The engine is a hand-built 3.4-litre E5/2 inline-six unit, also shared with the B3 S (E46). The engine is an enlarged version of the S52B32 engine first installed in the North American M3 (E36). The engine generated a maximum power output of 300 PS at 6,300 rpm and 360 Nm of torque at 4,800 rpm. The engine has a redline of 7,200 rpm. Modifications to the engine include an Alpina specific cylinder head, crankshaft and high strength Mahle pistons. The exhaust system is a stainless steel unit from Boysen with dual polished exhaust tips.

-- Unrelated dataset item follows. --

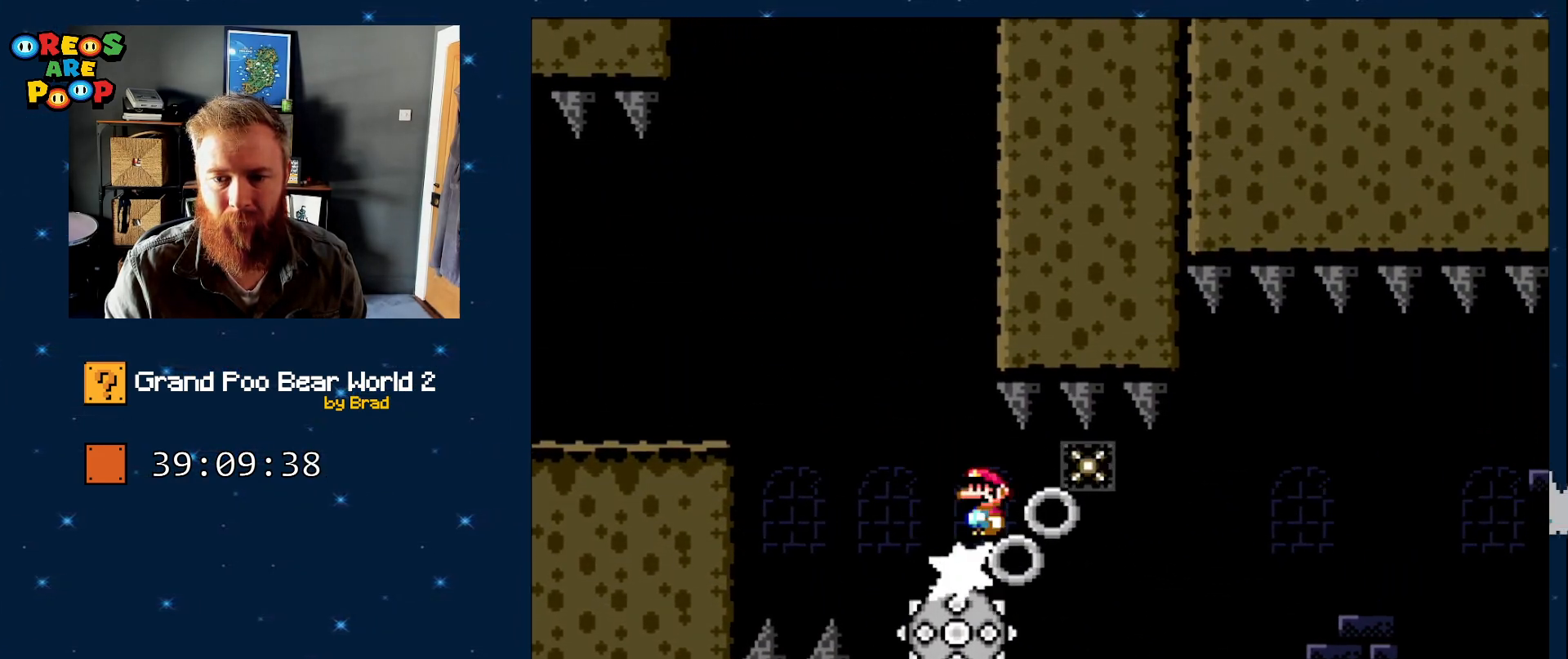
{"dt_ms": 500, "buttons": ["X"], "events": [[67, "DPAD_RIGHT", "down"], [367, "DPAD_RIGHT", "up"]]}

Interestingly for a modern Alpina automobile, the Roadster S did away with the Switch Tronic automatic transmission and has a close ratio 6-speed manual transmission built by ZF Friedrichshafen. The decision to replace the automatic transmission was primarily made to make the car more engaging to drive. This move was lauded by the purists and resulted in a positive response.

The interior was available in three colour combinations, those being black leather with blue and green stitching on the dashboard and steering wheel (or alternatively red stitching), red leather with red stitching on the dashboard and steering wheel and beige with maroon piping and maroon stitching on the dashboard and steering wheel. Noticeable changes to the interior include an Alpina blue instrument cluster, Alpina logos and badges, Alpina door sills, an overhead plaque signifying the production number of the car and heated sports seats. The creature comforts offered by BMW as an option were included as standard on the interior. The company made over 2,000 modifications to the redesigned interior in total.

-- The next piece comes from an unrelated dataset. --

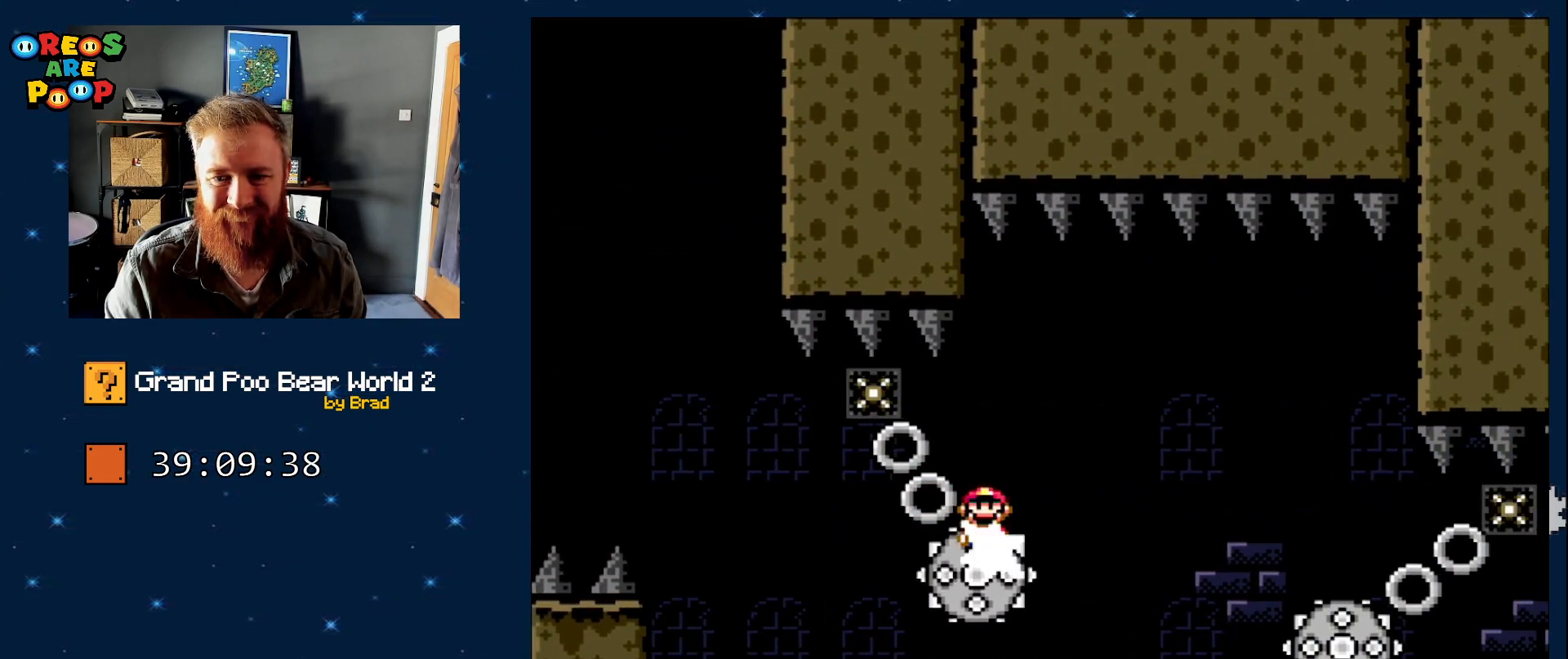
{"dt_ms": 500, "buttons": ["X", "DPAD_RIGHT"], "events": [[17, "DPAD_LEFT", "down"], [183, "DPAD_LEFT", "up"], [267, "DPAD_RIGHT", "down"]]}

The exterior changes include a front chin spoiler with Alpina lettering, a three piece rear lip spoiler, 18-inch Alpina Dynamic alloy wheels (4 set of spokes in a 5 spoke design; 19-inch wheels in the Luxury trim) wrapped in Michelin Pilot Sport tyres measuring 235/35 R19 on the front and 265/30 R19 on the rear and "Roadster S" badging at the rear and "3.4 S" badging on the front quarter-panels. The car was available in Alpina Blue (available at a premium), Sterling Grey, Japan Red (the launch colour of the car), Black Sapphire, Titanium Silver, Royal Red and Maldives Blue exterior colours. A very limited number of only five cars were produced in Toledo Blue. The Roadster S was also available with an optional hard top.

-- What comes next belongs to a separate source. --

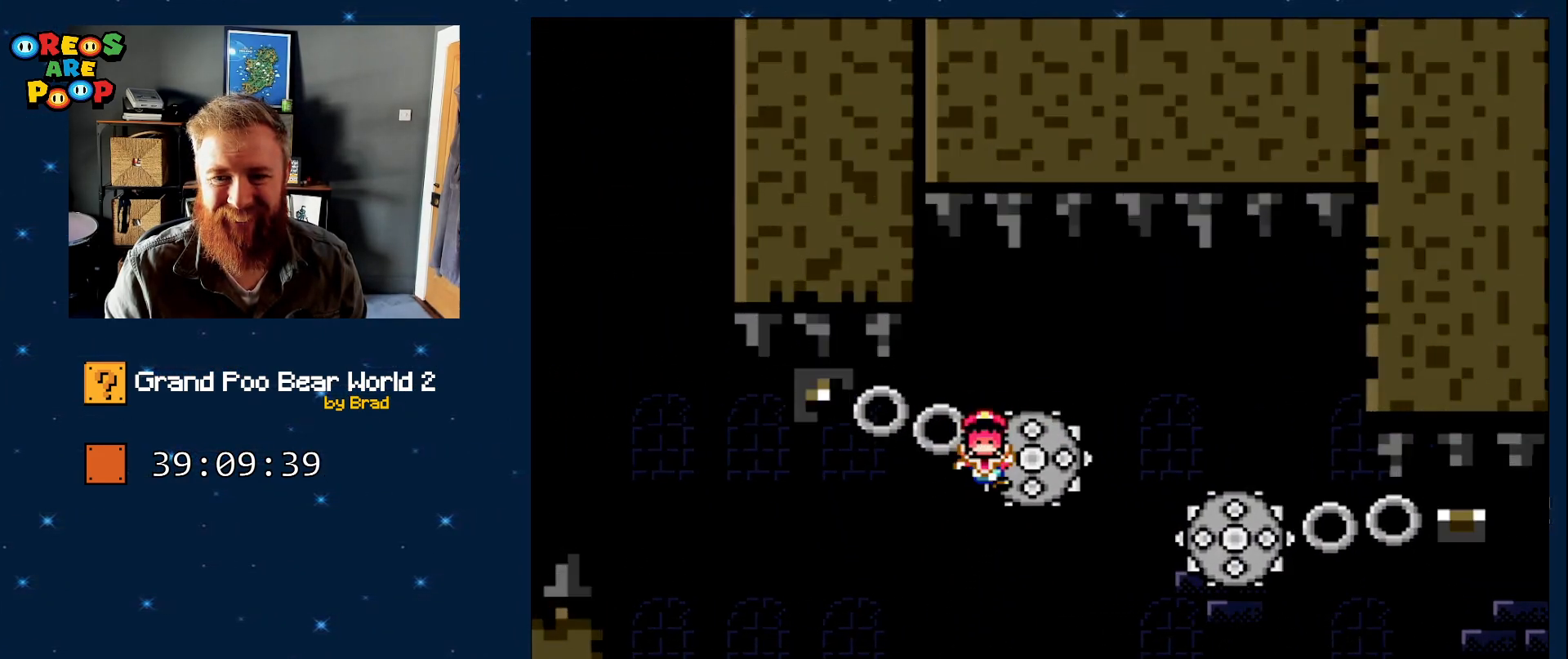
{"dt_ms": 500, "buttons": [], "events": [[200, "DPAD_RIGHT", "up"], [350, "X", "up"]]}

The suspension system consisted of Alpina specific BMW M-dampers and Eibach springs on the front and original BMW springs on the back, with no other major changes.

== Performance ==
The Roadster S can accelerate from 0-97 kph in 5.1 seconds, 0-100 kph in 5.3 seconds, 0-100 mph in 13 seconds and can reach a claimed top speed of 169 mph (172 mph with the optional hard top). Although independent testing revealed the top speed to be as high as 160 mph.

== Production ==
The Roadster S' body-in-white was prepared at the BMW factory in Spartanburg, Greer, South Carolina and were sent to the Alpina factory in Buchloe for final assembly. In addition, the Roadster S was also produced by modifying a Z4 3.0i by stripping off the standard interior and installing an Alpina specific interior, modifying its engine and installing Alpina specific components. Europe production for the Roadster S was carried out for only two years (in 2004 and 2005) with 370 cars built in total, 167 of which were right-hand-drive for the UK market. The reason behind the short production span was that the S52 engine was not compliant with the new Euro 4 emission regulations coming into effect from January 2006 due to which BMW stopped supplying engines to Alpina. The car was still sold through 2006 via dealership inventories.